§ **TO-DO ITEM**
With pictures omitted, output the records below exactly as they appear.

§ **Extracted page text data**
::::::

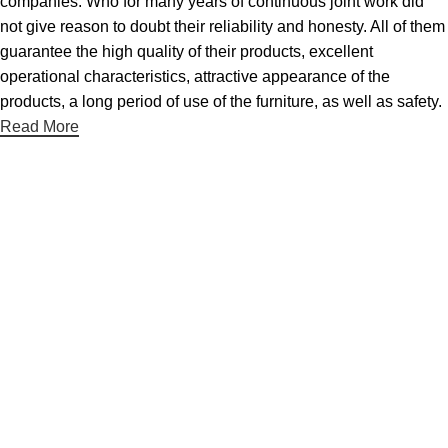
companies. Who for many years of continuous joint work did
not give reason to doubt their reliability and honesty. All of them
guarantee the high quality of their products, excellent
operational characteristics, attractive appearance of the
products, a long period of use of the furniture, as well as safety.
Read More
Hjælpesider
Om Os
Kontakt Os
Udstillingslokaler
Handelsbetingelser
Persondatapolitik
Kategorier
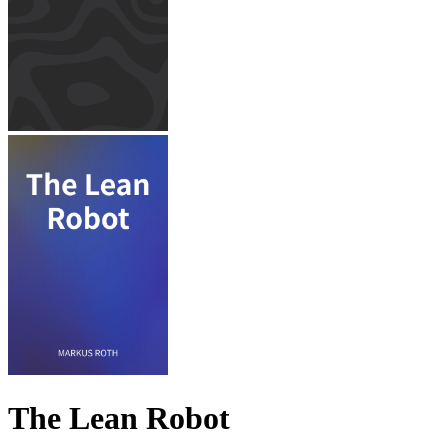
The Lean Robot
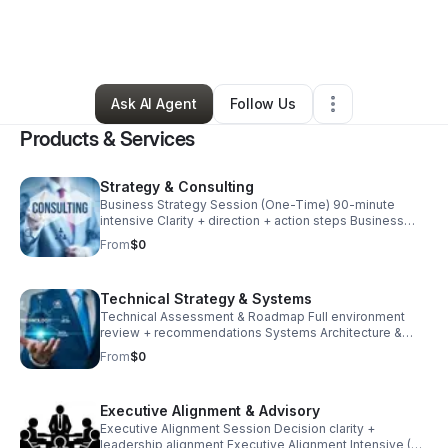
By
Morgan Moss
•
Technology
•
Houston
,
TX
•
1 Connection
•
2 Followers
Ask AI Agent
Follow Us
Products & Services
Strategy & Consulting
Business Strategy Session (One-Time) 90-minute
intensive Clarity + direction + action steps Business
Strategy Intensive (4 Weeks) 4 sessions (1 per week)
From
$0
Strategy + execution plan Advisory Retainer (Monthly)
2–4 sessions per month Ongoing strategic support
Technical Strategy & Systems
Technical Assessment & Roadmap Full environment
review + recommendations Systems Architecture &
Implementation Microsoft ecosystem / endpoint /
From
$0
infrastructure Technical Strategy Retainer Ongoing
engineering + advisory
Executive Alignment & Advisory
Executive Alignment Session Decision clarity +
leadership alignment Executive Alignment Intensive (6–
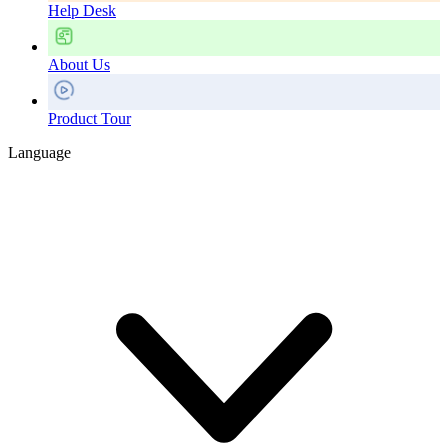
Help Desk
About Us
Product Tour
Language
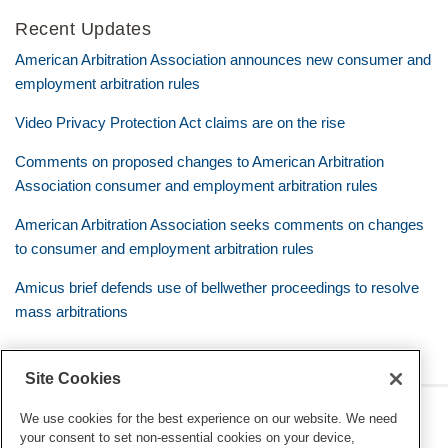
Recent Updates
American Arbitration Association announces new consumer and
employment arbitration rules
Video Privacy Protection Act claims are on the rise
Comments on proposed changes to American Arbitration
Association consumer and employment arbitration rules
American Arbitration Association seeks comments on changes
to consumer and employment arbitration rules
Amicus brief defends use of bellwether proceedings to resolve
mass arbitrations
Site Cookies
RSS
Twitter
LinkedIn
Facebook
Class Defense Blog
We use cookies for the best experience on our website. We need
your consent to set non-essential cookies on your device,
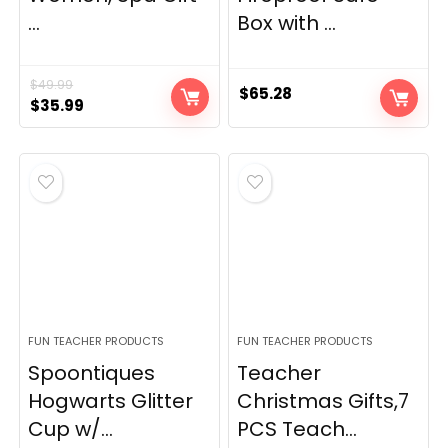
...
Box with ...
$
49.99
$
65.28
Original
Current
$
35.99
price
price
was:
is:
$49.99.
$35.99.
FUN TEACHER PRODUCTS
FUN TEACHER PRODUCTS
Spoontiques
Teacher
Hogwarts Glitter
Christmas Gifts,7
Cup w/...
PCS Teach...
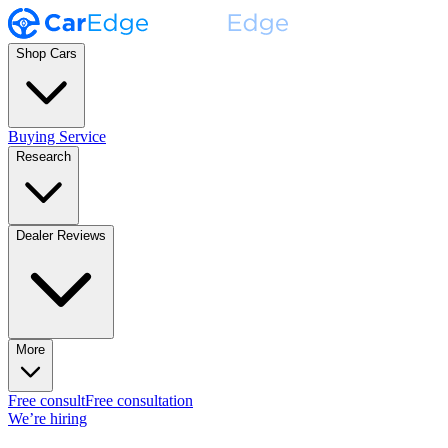
Shop Cars
Buying Service
Research
Dealer Reviews
More
Free consult
Free consultation
We’re hiring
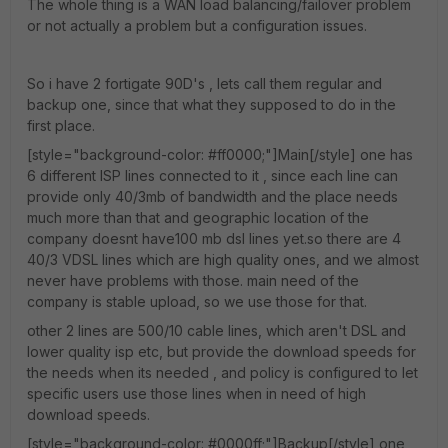
The whole thing is a WAN load balancing/failover problem
or not actually a problem but a configuration issues.
So i have 2 fortigate 90D's , lets call them regular and
backup one, since that what they supposed to do in the
first place.
[style="background-color: #ff0000;"]Main[/style] one has
6 different ISP lines connected to it , since each line can
provide only 40/3mb of bandwidth and the place needs
much more than that and geographic location of the
company doesnt have100 mb dsl lines yet.so there are 4
40/3 VDSL lines which are high quality ones, and we almost
never have problems with those. main need of the
company is stable upload, so we use those for that.
other 2 lines are 500/10 cable lines, which aren't DSL and
lower quality isp etc, but provide the download speeds for
the needs when its needed , and policy is configured to let
specific users use those lines when in need of high
download speeds.
[style="background-color: #0000ff;"]Backup[/style] one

::::::

§ **REPLY**
companies. Who for many years of continuous joint work did
not give reason to doubt their reliability and honesty. All of them
guarantee the high quality of their products, excellent
operational characteristics, attractive appearance of the
products, a long period of use of the furniture, as well as safety.
Read More
Hjælpesider
Om Os
Kontakt Os
Udstillingslokaler
Handelsbetingelser
Persondatapolitik
Kategorier
The Lean Robot
By
Morgan Moss
•
Technology
•
Houston
,
TX
•
1 Connection
•
2 Followers
Ask AI Agent
Follow Us
Products & Services
Strategy & Consulting
Business Strategy Session (One-Time) 90-minute
intensive Clarity + direction + action steps Business
Strategy Intensive (4 Weeks) 4 sessions (1 per week)
From
$0
Strategy + execution plan Advisory Retainer (Monthly)
2–4 sessions per month Ongoing strategic support
Technical Strategy & Systems
Technical Assessment & Roadmap Full environment
review + recommendations Systems Architecture &
Implementation Microsoft ecosystem / endpoint /
From
$0
infrastructure Technical Strategy Retainer Ongoing
engineering + advisory
Executive Alignment & Advisory
Executive Alignment Session Decision clarity +
leadership alignment Executive Alignment Intensive (6–
Help Desk
About Us
Product Tour
Language
Recent Updates
American Arbitration Association announces new consumer and
employment arbitration rules
Video Privacy Protection Act claims are on the rise
Comments on proposed changes to American Arbitration
Association consumer and employment arbitration rules
American Arbitration Association seeks comments on changes
to consumer and employment arbitration rules
Amicus brief defends use of bellwether proceedings to resolve
mass arbitrations
Site Cookies
RSS
Twitter
LinkedIn
Facebook
Class Defense Blog
We use cookies for the best experience on our website. We need
your consent to set non-essential cookies on your device,
...
Box with ...
$
49.99
$
65.28
Original
Current
$
35.99
price
price
was:
is:
$49.99.
$35.99.
FUN TEACHER PRODUCTS
FUN TEACHER PRODUCTS
Spoontiques
Teacher
Hogwarts Glitter
Christmas Gifts,7
Cup w/...
PCS Teach...
Shop Cars
Buying Service
Research
Dealer Reviews
More
Free consult
Free consultation
We’re hiring
The whole thing is a WAN load balancing/failover problem
or not actually a problem but a configuration issues.
So i have 2 fortigate 90D's , lets call them regular and
backup one, since that what they supposed to do in the
first place.
[style="background-color: #ff0000;"]Main[/style] one has
6 different ISP lines connected to it , since each line can
provide only 40/3mb of bandwidth and the place needs
much more than that and geographic location of the
company doesnt have100 mb dsl lines yet.so there are 4
40/3 VDSL lines which are high quality ones, and we almost
never have problems with those. main need of the
company is stable upload, so we use those for that.
other 2 lines are 500/10 cable lines, which aren't DSL and
lower quality isp etc, but provide the download speeds for
the needs when its needed , and policy is configured to let
specific users use those lines when in need of high
download speeds.
[style="background-color: #0000ff;"]Backup[/style] one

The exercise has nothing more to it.